In Re: William David Sitzman

Filed September 7, 1999
Lansing, Judge

Faribault County District Court
File No. P99800352

Joel R. Welder, Wollschlager, Tow & Welder, P.A., 105 South State Street, Fairmont, MN 56031 (for appellant Sitzman)

Brian D. Roverud, Faribault County Attorney, P. O. Box 5, Blue Earth, MN 56013 (for respondent county)

Considered and decided by Lansing, Presiding Judge, Peterson, Judge, and Amundson, Judge.

U N P U B L I S H E D   O P I N I O N


On appeal from a final commitment order, William Sitzman contends the district court failed to make sufficient findings to support the commitment. Because the findings meet the statutory requirements and the evidence supports the findings, we affirm.


The district court initially committed William Sitzman on September 9, 1998, as mentally ill with paranoid schizophrenia. Sitzman then petitioned for release from continued care and treatment under Minn. Stat. § 253B.17 (1998). By order dated March 2, 1999, the court denied Sitzman's petition, concluding that he continued to be mentally ill and posed a substantial likelihood of harm to himself. On March 3, the court held a final commitment hearing under Minn. Stat. § 253B.12 (1988). After the hearing, the court extended Sitzman's commitment for 12 months, concluding, once again, that Sitzman continued to be mentally ill. Sitzman appeals from the final commitment order.

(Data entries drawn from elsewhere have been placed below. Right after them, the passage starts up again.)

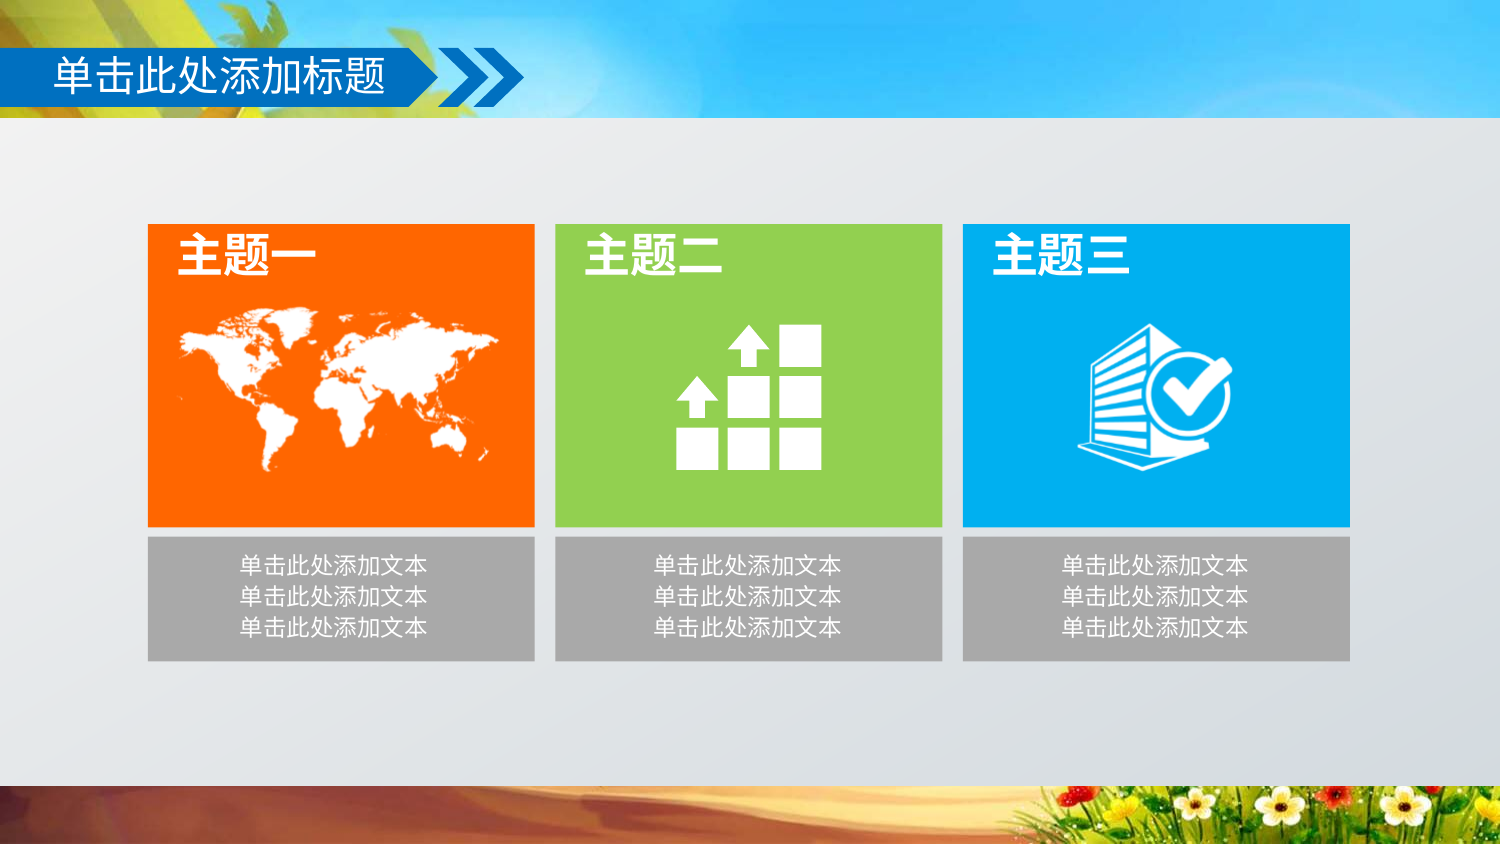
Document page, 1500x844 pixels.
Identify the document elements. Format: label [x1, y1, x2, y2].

text_box [954, 223, 1351, 689]
text_box [546, 223, 943, 689]
picture [0, 0, 1500, 118]
text_box [113, 223, 541, 689]
picture [0, 786, 1500, 844]
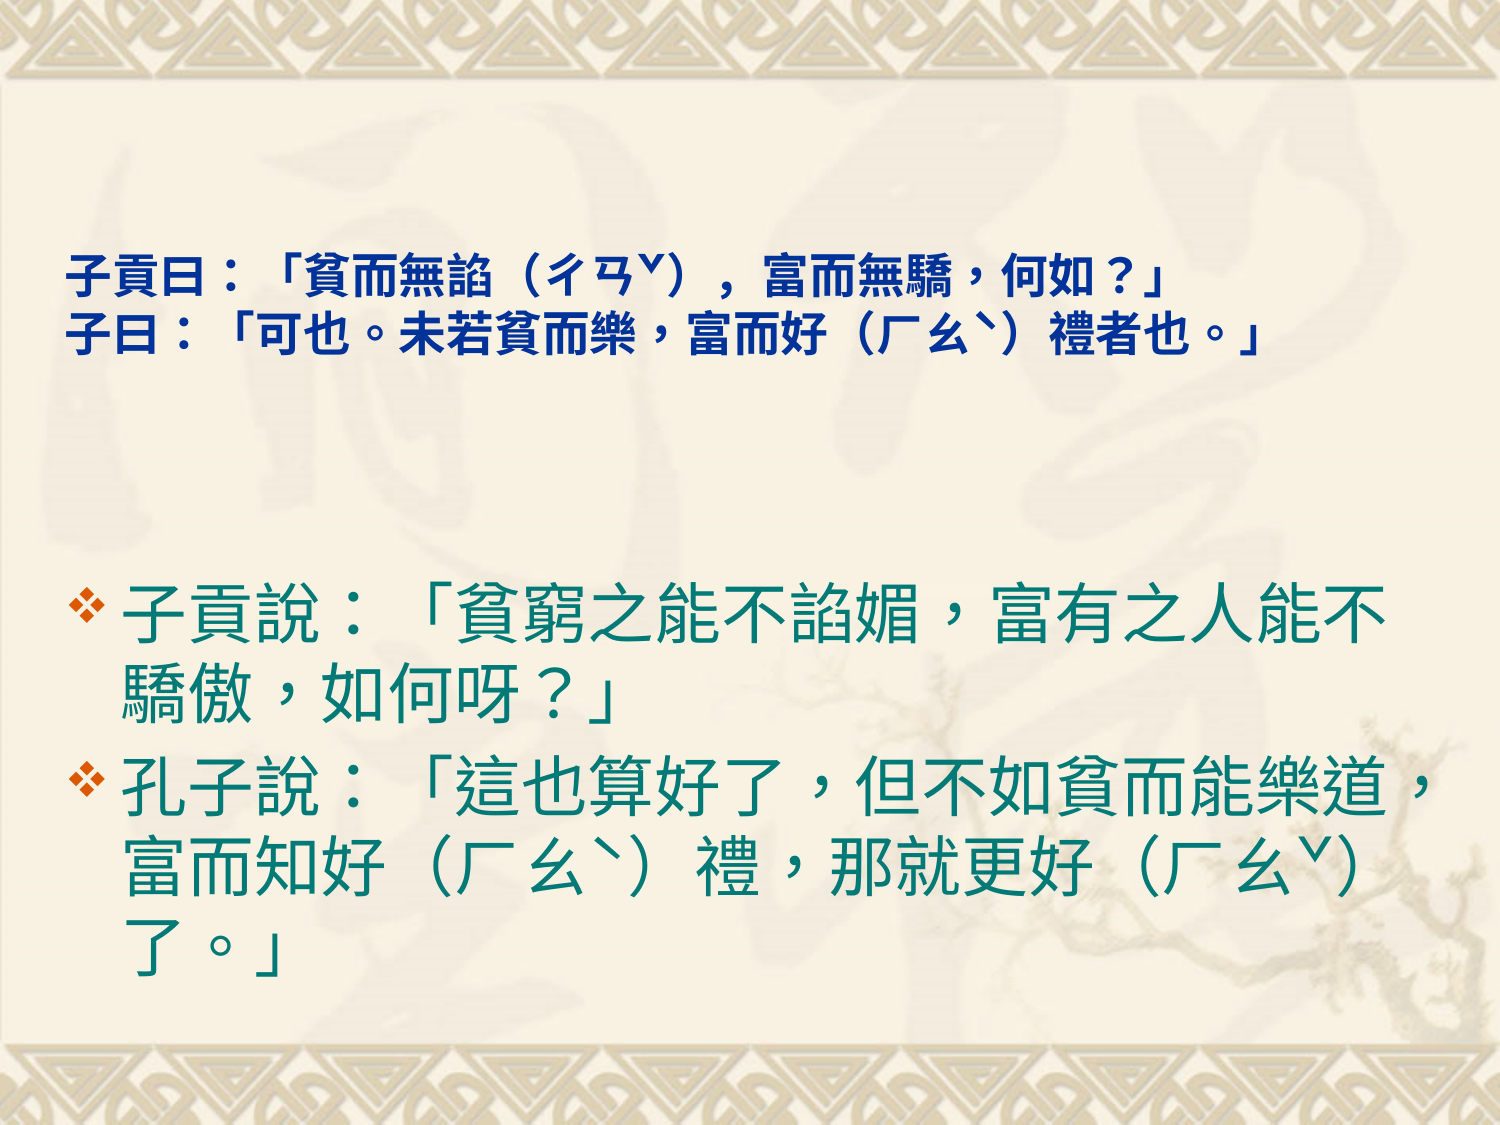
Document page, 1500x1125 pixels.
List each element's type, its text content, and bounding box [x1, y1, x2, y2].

The district court may continue an involuntary commitment when it finds, by clear and convincing evidence, that (1) the person continues to be mentally ill; (2) involuntary commitment is necessary for the protection of the patient or others; and (3) there is no alternative to involuntary commitment. Minn. Stat. § 253B.12, subd. 4 (1998). If the district court orders continued commitment, its findings and conclusions must include a description of the conduct that is the basis for its determination that the statutory criteria of commitment continue to be met and that less restrictive alternatives have been considered and rejected. Minn. Stat. § 253B.12, subd. 7 (1998). We will not reverse a district court's findings of fact unless the findings are clearly erroneous, but we independently review whether the findings are sufficient to support the statutory requirements for involuntary civil commitment. See In re McGaughey, 536 N.W.2d 621, 623-24 (Minn. 1995).

Sitzman contends the district court made insufficient findings to support its determination that he remains mentally ill. We disagree. The district court found that Sitzman does not believe he is mentally ill; does not agree he needs medication; has failed to cooperate with treatment; and refuses to acknowledge that a former female coworker, who has obtained a restraining order against him, wants no contact with him.

The evidence clearly and convincingly supports the court's findings. Dr. Paul Holte, a psychologist at St. Peter Regional Treatment Center, testified that Sitzman continues to suffer from paranoid schizophrenia; is unable to make decisions for himself; intends to continue harassing a former coworker; and poses a potential threat to himself, because he denies having a mental illness or being chemically dependent. Dr. Holte also testified that no less restrictive alternatives exist, because Sitzman (a) is unwilling to sign the release forms necessary for discharge to a group or halfway home, and (b) has failed to demonstrate the capacity to accept medication, work with his treatment team, and admit he is mentally ill and chemically dependent. Further, Dr. Holte testified that allowing Sitzman's commitment to expire or releasing him to his family were not viable options.

In addition to Dr. Holte, Sitzman testified he does not believe he is mentally ill or needs medication and, if released, might stop taking his medications within six months because it treats an illness he does not have. Sitzman also admitted having reported hearing voices and receiving messages from the television, but denied that he currently heard voices or received messages.

The combined testimony of Holte and Sitzman clearly and convincingly supports the court's findings that Sitzman continues to be mentally ill and is a danger to himself, and that commitment to St. Peter Regional Treatment Center is the least restrictive alternative. The findings are not clearly erroneous and meet the statutory requirements for continued commitment.